Dr Gordon Atherley holds the British equivalent of the Canadian PhD and MD degrees, and LLD, Honoris Causa, from Canada’s Simon Fraser University. His awards include Fellow of the Royal Society of Arts, UK. His medical specialties are occupational medicine and public health.
As first President and Chief Executive Officer of the Canadian Centre for Occupational Health and Safety, the Canadian equivalent of the US National Institute of Occupational Safety and Health, he led the creation of Canada’s electronic information service in occupational health and safety, now used in more than 40 countries.
In academia, he held senior, tenured, full-time positions, including departmental chair, in university faculties of physics, engineering, and medicine. He is the author of a textbook and numerous articles and publications.

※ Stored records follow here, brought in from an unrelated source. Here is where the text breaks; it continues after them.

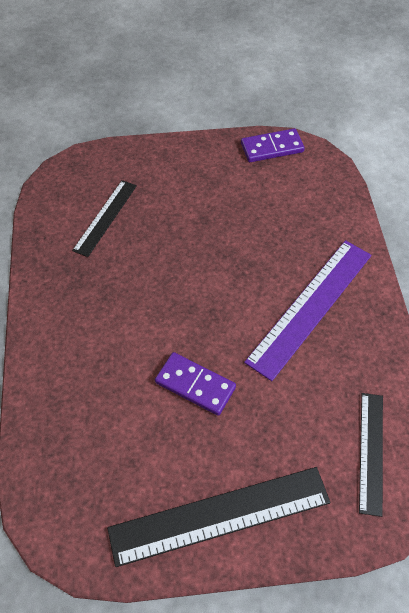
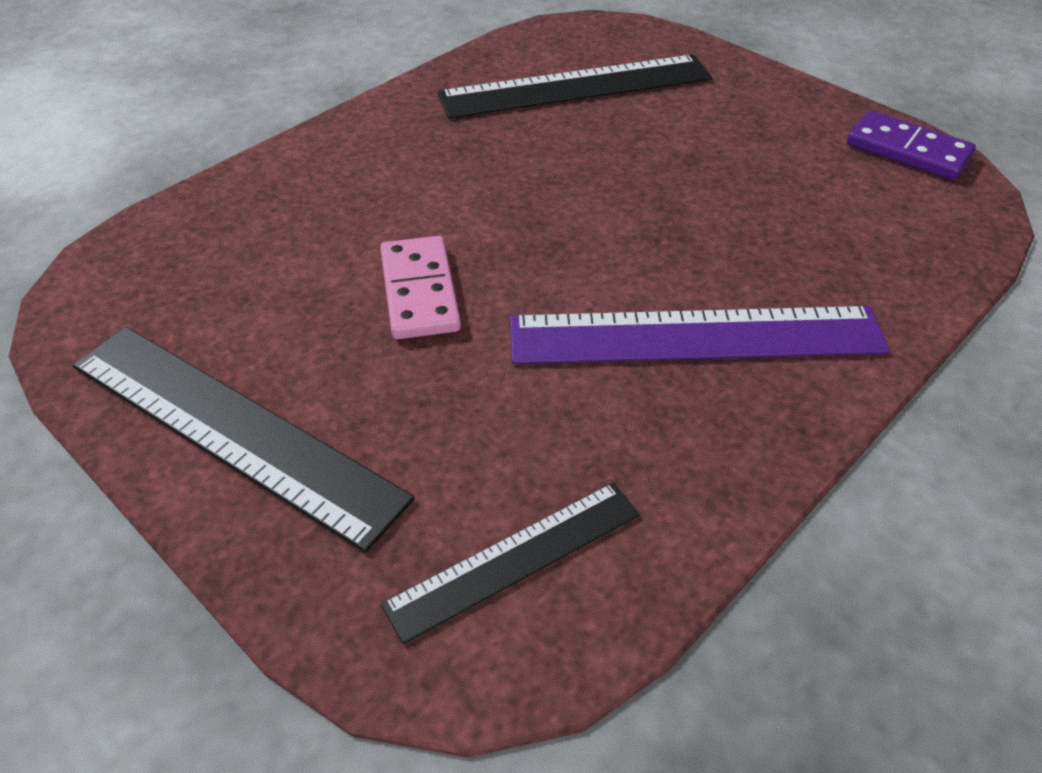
camera: 50 degrees right, 10 degrees down
black ruler [72,180,137,257] -> black ruler [438,55,712,119], size x1.67
purple domino [155,352,236,416] -> pink domino [380,236,461,339]

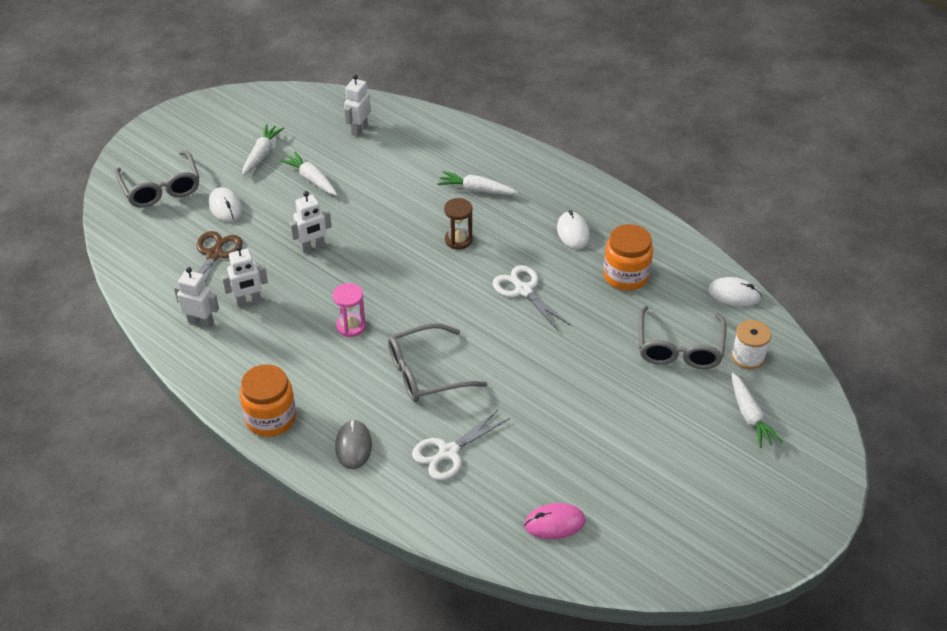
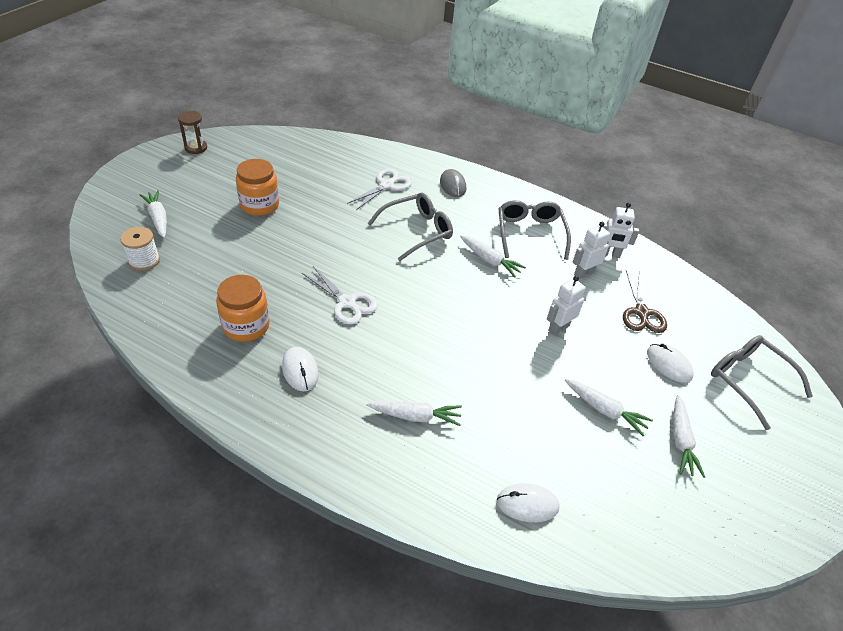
camera: 165 degrees right, 0 degrees up
orange jar [239,364,296,437] -> orange jar moved to [236,159,279,216]
pink hourglass [333,283,366,337] -> white carrot [460,235,526,277]
white robot [344,75,371,137] -> none
brown hourglass [444,198,473,250] -> brown hourglass moved to [178,111,207,154]
pink mouse [524,503,585,539] -> none
grey glasses [639,306,726,369] -> grey glasses moved to [498,200,571,260]
white mouse [708,277,762,306] -> white mouse moved to [497,483,560,522]

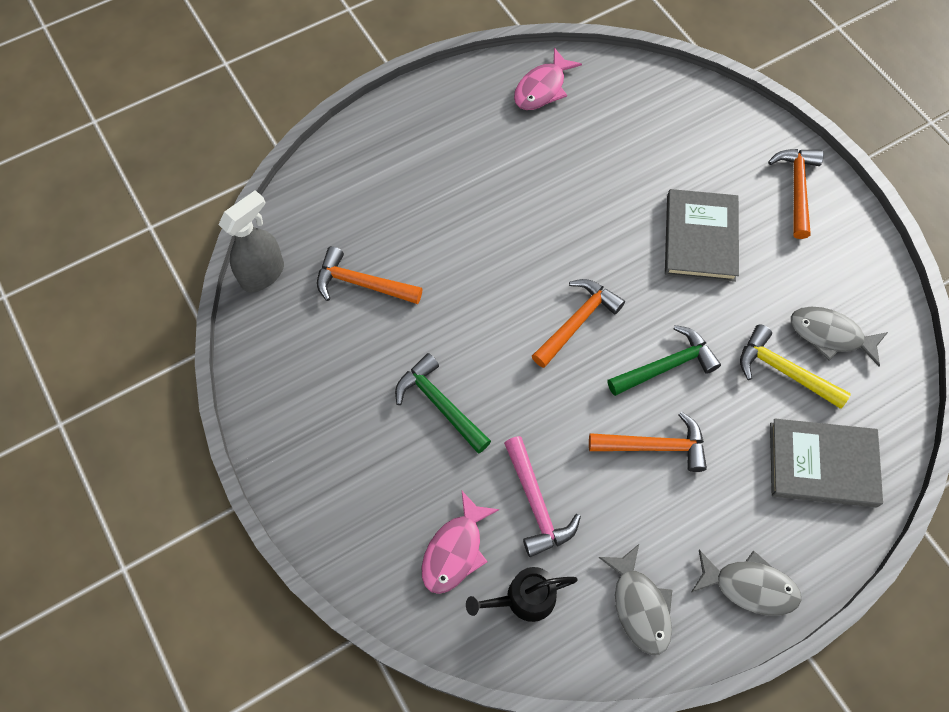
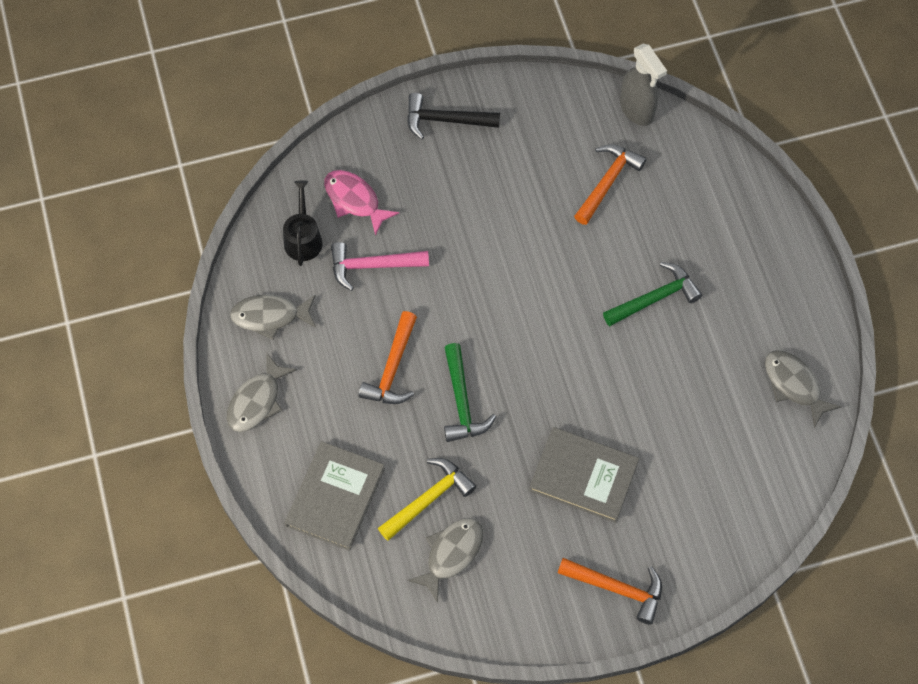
camera: 105 degrees right, 0 degrees up
green hammer [395,353,491,453] -> green hammer moved to [603,262,702,326]
pink fish [514,48,582,110] -> grey fish [765,350,842,428]
orange hammer [532,279,625,368] -> none
none -> black hammer [407,93,500,140]

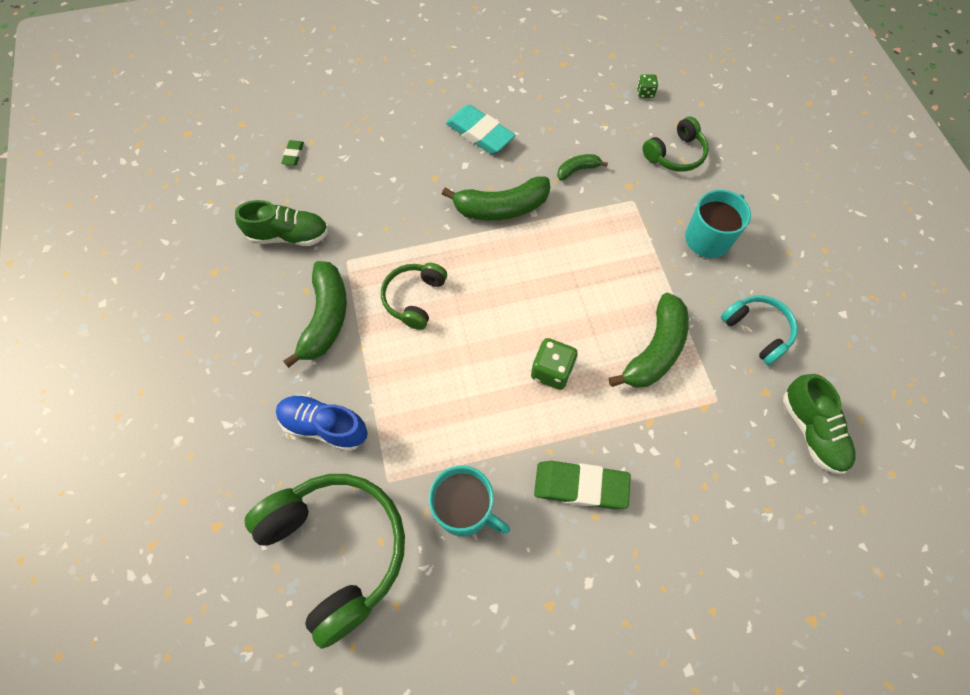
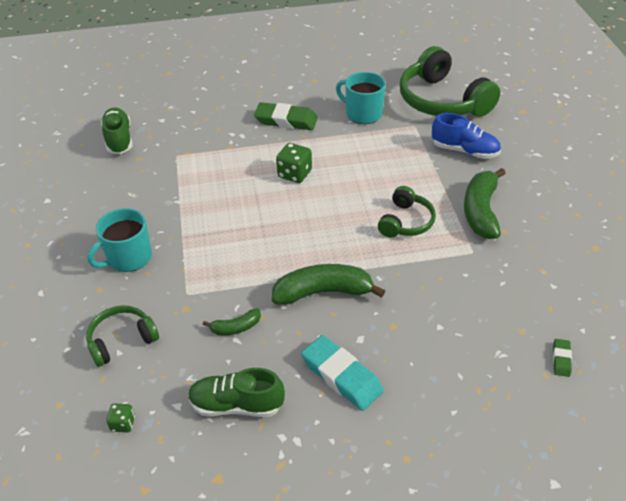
camera: 175 degrees left, 20 degrees down
green shoe [235,200,328,246] -> green shoe moved to [188,368,285,417]
green banana [609,293,689,388] -> none
turquoise headphones [721,295,798,365] -> none

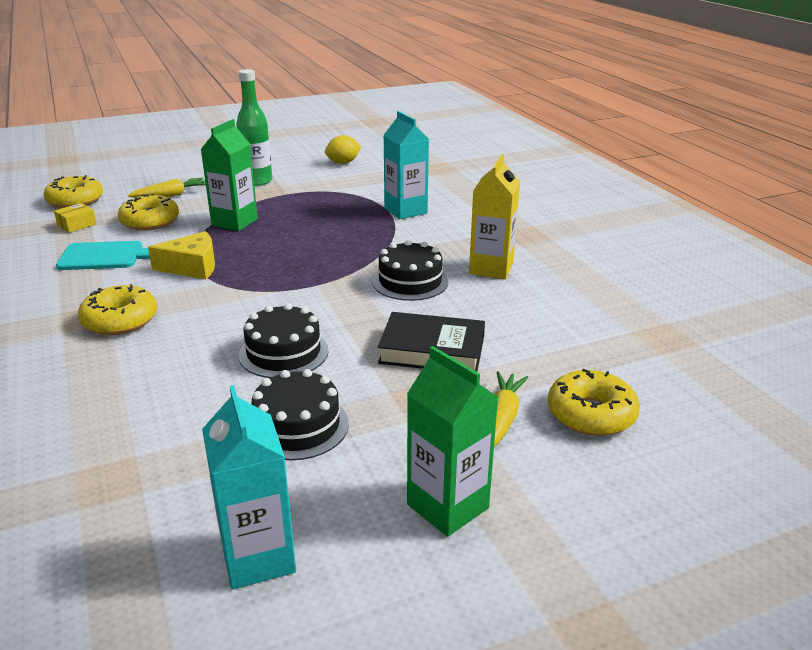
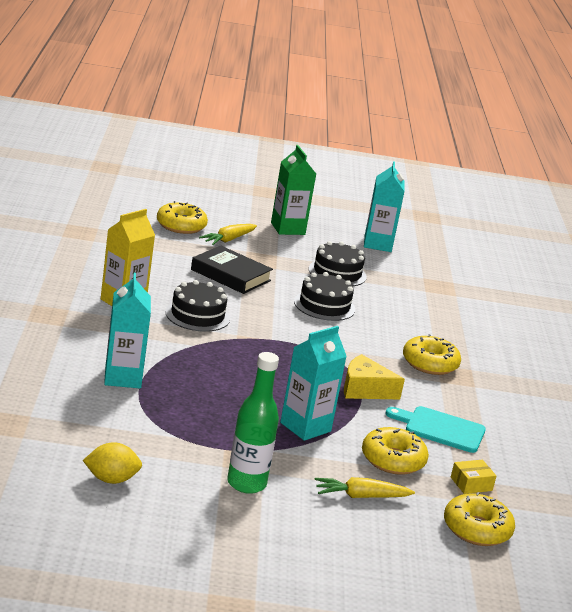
camera: 160 degrees left, 5 degrees down
green carton [200,119,258,231] -> turquoise carton [280,326,347,441]

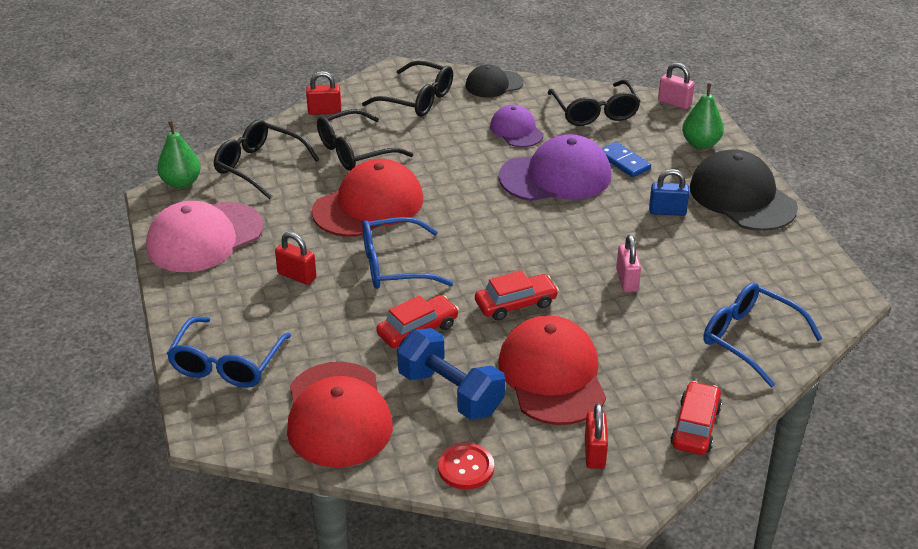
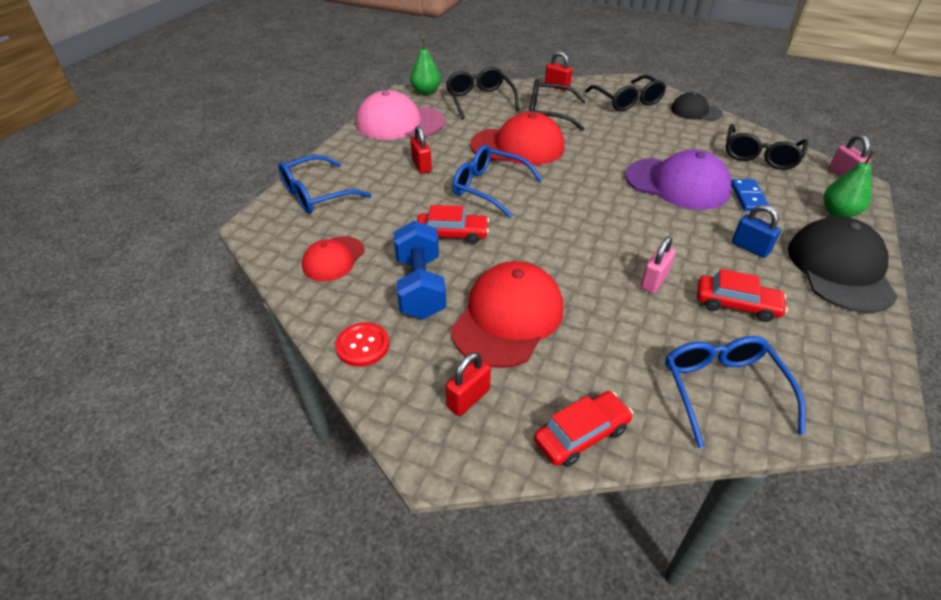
camera: 40 degrees right, 5 degrees up
red cap [287,362,393,467] -> red cap [302,236,365,282], size x0.58
red car [475,270,559,320] -> red car moved to [697,269,788,322]
purple cap [490,105,544,147] -> none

Since retiring from medical practice, he’s built up Greyhead Associates, which critically researches the safety, effectiveness and fairness of health services for persons with special needs.
Through Virtual Care International, a company of which he’s President, he’s involved in providing sensible technology to family caregivers to help them with their responsibilities, workloads, and concerns.
Now an activist, he urges family caregivers to unite because, more and more, it’s not just their families who depend on them, it’s also the healthcare system as a whole, as it struggles to meet more and more needs of more and more people.